Below are the entries. Copy the stretch from the line that contains "scientific name: Panoquina panoquin" through the line that contains "genus: Dicrurus", reproducing both of those lines and every line between them with no changes.

__Excerpted data__.

━━━━━━━━━━━━━━━━━━━━

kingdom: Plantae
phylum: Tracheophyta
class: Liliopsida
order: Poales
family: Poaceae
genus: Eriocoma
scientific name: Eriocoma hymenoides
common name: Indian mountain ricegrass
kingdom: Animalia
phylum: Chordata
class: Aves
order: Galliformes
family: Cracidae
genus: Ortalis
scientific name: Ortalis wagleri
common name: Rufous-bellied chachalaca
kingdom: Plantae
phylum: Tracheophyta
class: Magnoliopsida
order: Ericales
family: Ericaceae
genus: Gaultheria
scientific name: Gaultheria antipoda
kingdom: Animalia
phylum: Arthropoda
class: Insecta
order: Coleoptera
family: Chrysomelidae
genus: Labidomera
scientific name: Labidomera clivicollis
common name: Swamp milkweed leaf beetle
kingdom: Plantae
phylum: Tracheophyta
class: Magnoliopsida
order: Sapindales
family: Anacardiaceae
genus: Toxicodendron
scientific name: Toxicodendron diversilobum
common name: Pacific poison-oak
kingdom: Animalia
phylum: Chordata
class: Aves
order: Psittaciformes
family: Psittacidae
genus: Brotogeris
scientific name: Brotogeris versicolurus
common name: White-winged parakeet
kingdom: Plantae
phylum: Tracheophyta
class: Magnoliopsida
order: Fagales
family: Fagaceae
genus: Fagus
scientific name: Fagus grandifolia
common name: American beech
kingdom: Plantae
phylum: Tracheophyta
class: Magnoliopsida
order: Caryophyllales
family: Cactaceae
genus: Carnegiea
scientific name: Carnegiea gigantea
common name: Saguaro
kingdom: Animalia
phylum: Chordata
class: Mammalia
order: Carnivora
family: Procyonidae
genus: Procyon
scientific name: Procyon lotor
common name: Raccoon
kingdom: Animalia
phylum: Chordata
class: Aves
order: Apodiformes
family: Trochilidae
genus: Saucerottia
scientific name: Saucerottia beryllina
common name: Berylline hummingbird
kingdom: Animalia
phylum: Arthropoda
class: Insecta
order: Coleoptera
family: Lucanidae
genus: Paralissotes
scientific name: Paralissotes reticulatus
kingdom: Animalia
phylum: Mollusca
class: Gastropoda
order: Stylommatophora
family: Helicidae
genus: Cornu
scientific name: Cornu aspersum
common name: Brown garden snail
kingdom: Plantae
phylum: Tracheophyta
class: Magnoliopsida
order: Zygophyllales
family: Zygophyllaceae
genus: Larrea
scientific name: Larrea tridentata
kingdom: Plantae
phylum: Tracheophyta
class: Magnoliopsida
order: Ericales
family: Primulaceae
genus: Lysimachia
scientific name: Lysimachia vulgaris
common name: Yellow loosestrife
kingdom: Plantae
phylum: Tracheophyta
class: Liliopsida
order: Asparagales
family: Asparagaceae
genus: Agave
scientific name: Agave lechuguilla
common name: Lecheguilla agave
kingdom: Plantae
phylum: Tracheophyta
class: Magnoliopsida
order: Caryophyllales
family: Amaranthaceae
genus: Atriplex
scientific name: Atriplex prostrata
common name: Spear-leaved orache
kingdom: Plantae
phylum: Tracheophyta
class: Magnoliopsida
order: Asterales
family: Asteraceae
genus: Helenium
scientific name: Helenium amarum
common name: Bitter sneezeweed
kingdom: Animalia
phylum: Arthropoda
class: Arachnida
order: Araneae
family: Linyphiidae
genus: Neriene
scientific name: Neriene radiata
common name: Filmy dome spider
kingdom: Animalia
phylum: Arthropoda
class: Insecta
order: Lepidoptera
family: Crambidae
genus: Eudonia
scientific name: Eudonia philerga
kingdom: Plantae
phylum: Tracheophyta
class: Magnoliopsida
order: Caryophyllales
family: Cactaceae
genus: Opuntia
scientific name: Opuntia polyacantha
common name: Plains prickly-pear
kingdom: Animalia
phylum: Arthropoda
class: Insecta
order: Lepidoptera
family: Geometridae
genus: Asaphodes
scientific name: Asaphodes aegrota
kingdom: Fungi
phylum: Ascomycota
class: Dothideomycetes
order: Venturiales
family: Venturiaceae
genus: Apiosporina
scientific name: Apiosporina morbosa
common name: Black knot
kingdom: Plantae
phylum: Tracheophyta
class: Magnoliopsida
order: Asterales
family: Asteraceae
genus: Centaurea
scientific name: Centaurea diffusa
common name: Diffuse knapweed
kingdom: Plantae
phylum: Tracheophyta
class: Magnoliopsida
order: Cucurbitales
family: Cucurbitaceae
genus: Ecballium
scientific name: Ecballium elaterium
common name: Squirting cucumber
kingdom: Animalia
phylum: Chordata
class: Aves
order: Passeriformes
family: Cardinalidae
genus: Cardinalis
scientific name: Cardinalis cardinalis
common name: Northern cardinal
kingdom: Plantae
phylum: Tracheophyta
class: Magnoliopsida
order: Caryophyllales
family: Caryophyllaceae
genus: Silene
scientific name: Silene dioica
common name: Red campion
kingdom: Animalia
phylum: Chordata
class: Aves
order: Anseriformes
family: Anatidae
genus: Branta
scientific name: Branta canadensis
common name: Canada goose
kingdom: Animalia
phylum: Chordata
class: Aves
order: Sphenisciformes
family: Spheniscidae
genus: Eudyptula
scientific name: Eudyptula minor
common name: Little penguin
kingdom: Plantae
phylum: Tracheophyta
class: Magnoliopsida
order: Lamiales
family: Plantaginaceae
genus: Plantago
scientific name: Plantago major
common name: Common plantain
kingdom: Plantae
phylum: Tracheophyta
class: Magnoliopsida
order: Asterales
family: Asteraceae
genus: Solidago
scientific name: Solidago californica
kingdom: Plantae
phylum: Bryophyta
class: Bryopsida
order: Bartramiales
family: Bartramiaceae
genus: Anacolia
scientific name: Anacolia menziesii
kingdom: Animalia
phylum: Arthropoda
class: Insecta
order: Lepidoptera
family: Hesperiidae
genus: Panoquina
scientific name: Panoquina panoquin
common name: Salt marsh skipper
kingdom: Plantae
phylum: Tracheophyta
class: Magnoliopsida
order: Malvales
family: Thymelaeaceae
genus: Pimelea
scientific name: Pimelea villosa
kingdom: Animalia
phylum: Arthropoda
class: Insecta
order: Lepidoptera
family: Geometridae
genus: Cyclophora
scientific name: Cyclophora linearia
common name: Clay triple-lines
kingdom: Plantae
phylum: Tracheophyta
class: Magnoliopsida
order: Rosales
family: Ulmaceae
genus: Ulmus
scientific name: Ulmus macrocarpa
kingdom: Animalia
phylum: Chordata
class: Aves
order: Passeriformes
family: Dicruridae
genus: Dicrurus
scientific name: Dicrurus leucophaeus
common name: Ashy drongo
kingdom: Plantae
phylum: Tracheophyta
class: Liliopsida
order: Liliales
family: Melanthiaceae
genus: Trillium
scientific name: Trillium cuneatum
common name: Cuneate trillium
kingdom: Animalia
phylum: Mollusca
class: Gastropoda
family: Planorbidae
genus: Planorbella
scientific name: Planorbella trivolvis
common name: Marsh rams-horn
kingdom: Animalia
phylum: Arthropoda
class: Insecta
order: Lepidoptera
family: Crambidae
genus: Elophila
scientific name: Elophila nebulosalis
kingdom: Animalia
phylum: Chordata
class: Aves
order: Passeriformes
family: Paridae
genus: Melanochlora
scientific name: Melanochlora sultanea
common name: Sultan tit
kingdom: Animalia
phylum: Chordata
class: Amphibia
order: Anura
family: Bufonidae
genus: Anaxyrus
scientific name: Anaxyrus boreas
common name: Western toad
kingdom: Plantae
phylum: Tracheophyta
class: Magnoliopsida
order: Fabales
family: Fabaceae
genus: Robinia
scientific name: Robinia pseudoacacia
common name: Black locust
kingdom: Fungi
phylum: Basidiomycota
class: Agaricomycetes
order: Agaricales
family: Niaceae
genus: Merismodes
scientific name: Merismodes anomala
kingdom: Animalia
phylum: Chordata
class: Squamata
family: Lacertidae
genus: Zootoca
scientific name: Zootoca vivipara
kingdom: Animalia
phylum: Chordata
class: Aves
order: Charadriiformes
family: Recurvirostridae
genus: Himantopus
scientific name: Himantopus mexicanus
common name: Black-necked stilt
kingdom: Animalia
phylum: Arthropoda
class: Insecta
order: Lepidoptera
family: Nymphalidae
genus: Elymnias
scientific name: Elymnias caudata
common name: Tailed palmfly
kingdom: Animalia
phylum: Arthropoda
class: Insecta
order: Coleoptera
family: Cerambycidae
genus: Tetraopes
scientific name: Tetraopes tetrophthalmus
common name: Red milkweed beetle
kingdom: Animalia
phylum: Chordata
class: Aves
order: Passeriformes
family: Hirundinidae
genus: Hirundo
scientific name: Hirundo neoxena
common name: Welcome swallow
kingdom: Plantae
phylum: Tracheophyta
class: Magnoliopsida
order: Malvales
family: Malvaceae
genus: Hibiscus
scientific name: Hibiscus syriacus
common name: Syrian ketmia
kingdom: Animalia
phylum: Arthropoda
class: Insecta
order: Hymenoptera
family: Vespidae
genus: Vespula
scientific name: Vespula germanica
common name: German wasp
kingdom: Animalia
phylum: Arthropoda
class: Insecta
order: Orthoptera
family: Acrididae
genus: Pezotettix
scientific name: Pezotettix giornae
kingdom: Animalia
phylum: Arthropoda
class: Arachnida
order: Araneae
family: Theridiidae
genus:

━━━━━━━━━━━━━━━━━━━━

__Output for this exercise__.
scientific name: Panoquina panoquin
common name: Salt marsh skipper
kingdom: Plantae
phylum: Tracheophyta
class: Magnoliopsida
order: Malvales
family: Thymelaeaceae
genus: Pimelea
scientific name: Pimelea villosa
kingdom: Animalia
phylum: Arthropoda
class: Insecta
order: Lepidoptera
family: Geometridae
genus: Cyclophora
scientific name: Cyclophora linearia
common name: Clay triple-lines
kingdom: Plantae
phylum: Tracheophyta
class: Magnoliopsida
order: Rosales
family: Ulmaceae
genus: Ulmus
scientific name: Ulmus macrocarpa
kingdom: Animalia
phylum: Chordata
class: Aves
order: Passeriformes
family: Dicruridae
genus: Dicrurus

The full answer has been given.